Texto fornecido:
------------
Para embasar a acusação, o Ministério Público Federal (MPF) afirma contar com farta documentação: áudios, vídeos, mensagens trocadas entre os envolvidos, rascunhos de decretos e até arquivos digitais salvos em dispositivos oficiais. Além disso, pesa sobre o caso a colaboração premiada do tenente-coronel Mauro Cid, ex-ajudante de ordens de Bolsonaro, cujo depoimento teria sido fundamental para a reconstrução da cronologia dos fatos.

Mauro Cid

As defesas, por sua vez, negam qualquer envolvimento dos réus com um projeto golpista. A defesa do ex-ajudante de ordens adotou um tom firme para contestar as acusações. O advogado Cezar Bittencourt argumentou que não há elementos concretos que justifiquem o processo contra seu cliente, ressaltando que a denúncia está baseada em suposições e vínculos funcionais que, por si só, não configuram crime.

Para Bittencourt — que iniciou sua sustentação oral tecendo uma série de elogios aos ministros — não há nenhuma prova de que Cid tenha atuado para subverter o regime democrático, nem tampouco qualquer participação nos ataques de 8 de janeiro de 2023.

“Ele não participou de invasões, não mobilizou ninguém, não instigou ninguém. Estava nos Estados Unidos no dia dos ataques. Não financiou e nem sequer sabia do que estava acontecendo”, afirmou. “Ninguém pode ser punido por conexões abstratas”, prosseguiu o advogado.
------------
Dados a processar:

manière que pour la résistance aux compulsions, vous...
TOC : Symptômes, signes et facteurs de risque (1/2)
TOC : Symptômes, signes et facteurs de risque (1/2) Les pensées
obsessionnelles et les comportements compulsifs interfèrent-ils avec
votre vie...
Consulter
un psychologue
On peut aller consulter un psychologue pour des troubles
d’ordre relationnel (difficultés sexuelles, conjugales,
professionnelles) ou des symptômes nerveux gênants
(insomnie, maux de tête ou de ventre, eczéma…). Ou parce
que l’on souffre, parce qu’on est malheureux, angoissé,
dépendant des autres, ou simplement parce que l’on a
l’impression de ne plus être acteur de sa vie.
------------
Questões do material:
• a. Reproduza fielmente as linhas das entradas, do início delas até a linha que contém "On peut aller", incluindo esta.
• b. Dê continuidade ao texto sobre a defesa de Mauro Cid a partir do ponto em que ele termina.
O texto e as entradas não têm nenhuma relação entre si.

Lista de respostas:
• a.
manière que pour la résistance aux compulsions, vous...
TOC : Symptômes, signes et facteurs de risque (1/2)
TOC : Symptômes, signes et facteurs de risque (1/2) Les pensées
obsessionnelles et les comportements compulsifs interfèrent-ils avec
votre vie...
Consulter
un psychologue
On peut aller consulter un psychologue pour des troubles

• b.
Na ocasião, o advogado Jair Alves Ferreira, que também cuida da defesa de Cid, informou que seu representado pediu para deixar o Exército por “não ter mais condições psicológicas de continuar como militar".

Alexandre Ramagem

Durante sua fala, o advogado Paulo Renato Garcia Cintra — responsável pela defesa do deputado federal e ex-diretor da Agência Brasileira de Inteligência (Abin), Alexandre Ramagem (PL-RJ) — acusou a PGR de cometer “erros graves”, citando que a acusação de que seu cliente teria feito uso do software israelense “First Mile” para espionar autoridades brasileiras não se aplica.

Cintra protagonizou também um momento de tensão ao citar que "voto impresso" e "voto auditável" são sinônimos. Em resposta, a ministra Cármen Lúcia o corrigiu: “O advogado fez muitas referências à inexistência ou que teria havido uma campanha pela eleição/processo auditável e que isso foi objeto de uma emenda constitucional. Mas Vossa Senhoria sabe a diferença? Você repetiu como sinônimo e não é. O processo eleitoral é amplamente auditável no Brasil”.

Almir Garnier

A defesa do ex-comandante da Marinha Almir Garnier, o ex-senador e advogado Demóstenes Lázaro Xavier, apresentou uma fala inusitada no início de sua sustentação oral ao elogiar o ministro Alexandre de Moraes e declarar que “levaria um cigarro” para Bolsonaro. Ele defendeu o papel democrático das eleições, lembrando os magistrados de que deu parecer sobre a inconstitucionalidade de um projeto de lei, em 2009, que buscava estabelecer o voto impresso no Brasil.

Demóstenes Xavier afirmou que o ex-comandante não colocou tropas à disposição para executar um golpe de Estado após as eleições de 2022, e negou a existência de provas concretas contra o militar. Ele sustentou que não houve reunião no dia 7 de dezembro de 2022 para o suposto planejamento. Ele também pediu pela rescisão da colaboração premiada de Mauro Cid.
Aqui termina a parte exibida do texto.